La mia storia con le mie saponette cominciò molto tempo fa.
Me ne tirò fuori una da sotto il bancone Lola, che faceva la vendeuse in una profumeria storica a via de’ Condotti.
Con Lola attraversai tutta la fase dell’alta bigiotteria.
Prendevo orecchini e spille da lei, in America in un certo negozio newyorkese e da un’hostess, simpatica e un po’ svampita, che ne faceva commercio, vantando una qualche superiorità morale rispetto ai colleghi, che invece commerciavano in occhiali da sole.
In effetti.
Lei portava in Italia pezzi vintage, che cercava nei mercatini assecondando il gusto delle sue clienti.

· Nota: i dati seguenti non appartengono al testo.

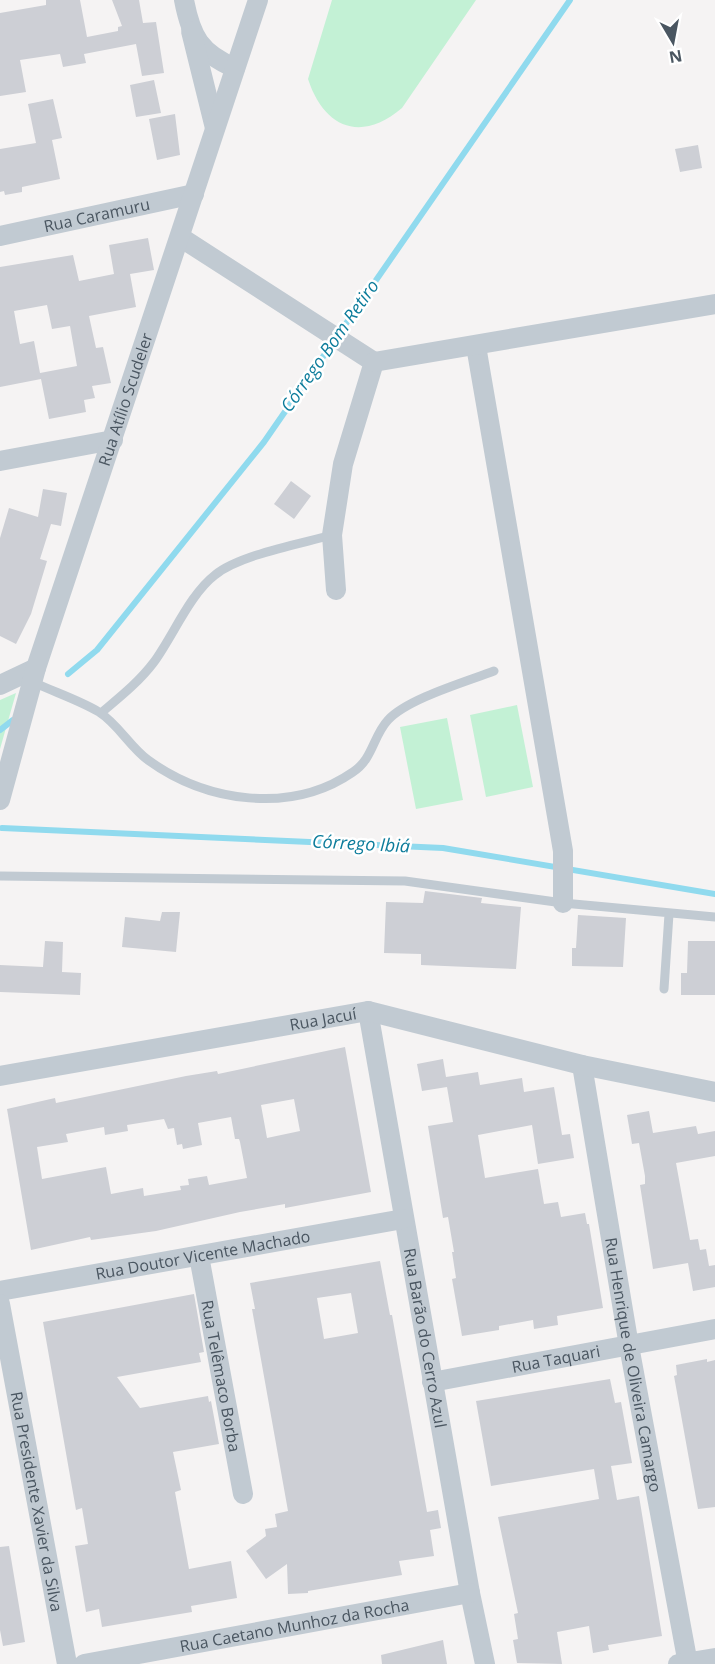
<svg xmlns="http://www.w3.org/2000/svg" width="715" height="1664" font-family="'Open Sans',sans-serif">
<rect width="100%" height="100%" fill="#f5f3f3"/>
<path fill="#c3f1d5" d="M332 0H476L402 108C361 143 324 128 308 79Z
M16 693 0 749V700Z
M517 705 533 787 486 797 470 715Z
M447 718 463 800 416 809 400 727Z"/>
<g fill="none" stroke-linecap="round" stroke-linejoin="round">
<path stroke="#90daee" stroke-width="6" d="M68 674 97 650 264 442 570 0
M0 730 13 720
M2 828 443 848 715 894"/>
</g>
<path fill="#cdcfd5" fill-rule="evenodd" d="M46 0H80L87 37 118 31V27L122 26 112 0H139L143 23 156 22 164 73 142 76 136 44 84 54 86 63 63 67 60 54 20 60 26 92 0 96V13L46 5Z
M154 80 161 113 136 117 130 85Z
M53 99 62 138 52 140 60 179 22 187V192L5 195 4 191 0 192V149L36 143 28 104Z
M175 114 180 155 157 160 149 119Z
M698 145 702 168 680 172 675 149Z
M148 238 154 270 130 274 136 307 89 316 96 348 103 347 111 383 92 386 95 398 84 400 86 412 49 419 41 379 0 387V267L73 255 79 281 114 274 109 245ZM47 305 52 329 70 326 77 366 40 373 34 341 20 344 14 311Z
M291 481 311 496 294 519 274 504Z
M43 489 67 493 61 526 51 524 40 559 47 561 31 614 16 644 0 636V538L9 508 38 517Z
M425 891 482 898 481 903 521 907 516 969 421 965V954L384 953 386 902 423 903Z
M162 912H180L176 952 122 947 125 917 160 921Z
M578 915 626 918 623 967 572 966V948H576Z
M45 941 63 942 62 972 81 973 80 995 0 992V965L43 967Z
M688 941H715V995H681V973H687Z
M345 1047 371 1192 285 1208V1204L240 1212 156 1231 91 1240 90 1237 31 1250 7 1109 55 1098 56 1103 186 1076 217 1071 218 1074ZM294 1099 300 1131 267 1138 261 1105ZM231 1117 235 1139H239L240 1142 247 1178 209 1185 207 1176 188 1179 189 1185 180 1186 181 1190 144 1196 143 1188 111 1194 106 1167 42 1179 37 1147 68 1142 66 1134 104 1127 105 1135 128 1131 127 1125 164 1119 168 1129 174 1128 177 1145 182 1144 183 1149 202 1145 198 1123Z
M443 1059 446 1077 478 1072 480 1085 522 1078 524 1092 554 1087 562 1135 570 1134 574 1158 538 1164 532 1125 478 1135 485 1178 538 1169 544 1204 558 1202 561 1217 585 1213 587 1224H589L603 1308 557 1316 558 1325 534 1329 533 1320 499 1326V1330L462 1336 452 1279 456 1278 452 1252H454L448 1217 443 1218 428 1126 453 1122 447 1087 422 1091 417 1064Z
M649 1111 653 1133 696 1126 698 1134 715 1131V1156L676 1163 690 1240 698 1239 700 1250 706 1249 709 1266 715 1265V1287L693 1291 688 1263 653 1269 640 1185 645 1184V1176L639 1143 632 1144 627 1115Z
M380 1261 390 1315H392L427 1512 438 1510 441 1528 430 1530 434 1556 399 1561 402 1575 308 1591V1593L288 1594 287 1564 266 1579 246 1551 266 1536 265 1529 277 1527 275 1514 288 1511 252 1309H255L250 1283ZM351 1293 358 1333 324 1339 317 1298Z
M194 1294 204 1352 199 1353 201 1362 117 1377 140 1408 208 1396 209 1402 211 1401 219 1444 173 1452 181 1490 175 1492 189 1569 231 1561 237 1598 191 1606 192 1612 102 1627 99 1609 86 1612 75 1546 88 1544 82 1508 76 1510 43 1322Z
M707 1359V1362L715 1360V1507L698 1509 674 1376 677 1375 676 1365Z
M610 1379 615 1403 621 1402 632 1463 611 1466 617 1500 639 1496 662 1636 608 1645 609 1650 593 1653 589 1626 557 1632 562 1664 517 1663 513 1640 518 1639 514 1614 518 1613 498 1517 599 1499 594 1469 491 1486 476 1401Z
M9 1546 25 1642 3 1646 0 1630V1547Z
M443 1640 447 1664H382L381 1655Z"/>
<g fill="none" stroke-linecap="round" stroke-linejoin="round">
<path stroke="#c1cad2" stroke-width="9" d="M33 682C54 692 79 700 99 712 118 724 130 747 148 760 206 802 291 815 353 772 373 759 373 736 388 720 407 699 465 682 494 671
M101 713C120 697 139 682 154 662 173 636 190 594 215 575 239 555 300 544 332 535
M0 876 405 881 563 903 715 917
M664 989 669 914"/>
<g stroke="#c1cad2" stroke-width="20">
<path d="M184 0C191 37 200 53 235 68"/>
<path d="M191 31 215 128"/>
<path id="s1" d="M0 236 194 194"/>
<path d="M180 237 374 362 343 464 332 535 336 590"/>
<path d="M476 346 563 851V903"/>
<path d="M374 362 715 304"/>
<path d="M0 461 113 440"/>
<path d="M0 685 36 668"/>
<path id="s2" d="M0 800 36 668 258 0"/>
<path id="s3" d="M368 1011 470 1593 485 1664"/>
<path id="s4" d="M582 1065 629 1346 688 1664"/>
<path id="s5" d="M0 1076 368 1011 582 1065 715 1092"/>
<path id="s6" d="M199 1256 243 1494"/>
<path id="s7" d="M0 1291 403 1219"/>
<path id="s8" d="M0 1304 67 1664"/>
<path id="s9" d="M432 1382 715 1329"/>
<path id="s10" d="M84 1664 470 1593"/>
<path d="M678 1664 715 1658"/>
</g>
</g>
<g text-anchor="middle" stroke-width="5" stroke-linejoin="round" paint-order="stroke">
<g font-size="16" fill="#4a5661" stroke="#fff">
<text dy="6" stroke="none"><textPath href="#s1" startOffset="99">Rua Caramuru</textPath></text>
<text dy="6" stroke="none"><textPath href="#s2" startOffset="420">Rua Atílio Scudeler</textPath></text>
<text dy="6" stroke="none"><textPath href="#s5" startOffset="328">Rua Jacuí</textPath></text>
<text dy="6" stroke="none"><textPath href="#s7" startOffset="206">Rua Doutor Vicente Machado</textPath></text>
<text dy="6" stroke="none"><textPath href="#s3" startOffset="332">Rua Barão do Cerro Azul</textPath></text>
<text dy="6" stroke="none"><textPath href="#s9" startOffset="126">Rua Taquari</textPath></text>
<text dy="6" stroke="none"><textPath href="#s4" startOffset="304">Rua Henrique de Oliveira Camargo</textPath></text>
<text dy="6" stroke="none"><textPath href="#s6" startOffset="122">Rua Telêmaco Borba</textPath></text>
<text dy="6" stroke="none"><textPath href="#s8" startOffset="201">Rua Presidente Xavier da Silva</textPath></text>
<text dy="6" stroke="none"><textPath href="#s10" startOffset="214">Rua Caetano Munhoz da Rocha</textPath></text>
</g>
<g font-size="18" font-style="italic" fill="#0c7c9b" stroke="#fff">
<text transform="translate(330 346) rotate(-55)" y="6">Córrego Bom Retiro</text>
<text transform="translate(361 844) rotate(3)" y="6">Córrego Ibiá</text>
</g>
</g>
<g transform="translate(673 42) rotate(170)" stroke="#ffffff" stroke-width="4.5" paint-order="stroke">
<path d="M0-4.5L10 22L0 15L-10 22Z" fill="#4a5661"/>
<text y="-9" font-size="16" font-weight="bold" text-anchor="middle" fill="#4a5661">N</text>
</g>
</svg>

Fra di esse, io primeggiavo. Amo da sempre gli orecchini ed ero nella fase tailleur, per cui ogni spilla era una nuova avventura.
Poi mi scoppiò un’allergia.
Gli orecchini divennero importabili, mi provocavano escoriazioni ai lobi delle orecchie.
Quasi in contemporanea mi scocciai del tailleur, che non mi rappresentava per niente, e tornai a vestirmi come mi vestivo da ragazza, chissà che mi era venuto in mente di abbandonare quella vecchia immagine di me stessa.
Feci un passaggio non del tutto indolore agli orecchini di antiquariato in materiale nobile e chiusi con le spille.
Ne indosso ancora una su un giubbino jeans perché mi piace il contrasto.
Tutto il resto sta in una grossa scatola in uno sportello del mobile della mia camera da letto.
Ogni tanto apro il mio scrigno e penso guarda tu, come sono stata sbrilluccicosa e demente.

La mia saponetta, però, no, non l’ho mai abbandonata.
E ora che sono costretta a farlo, sono in uno stato d’animo compassionevole.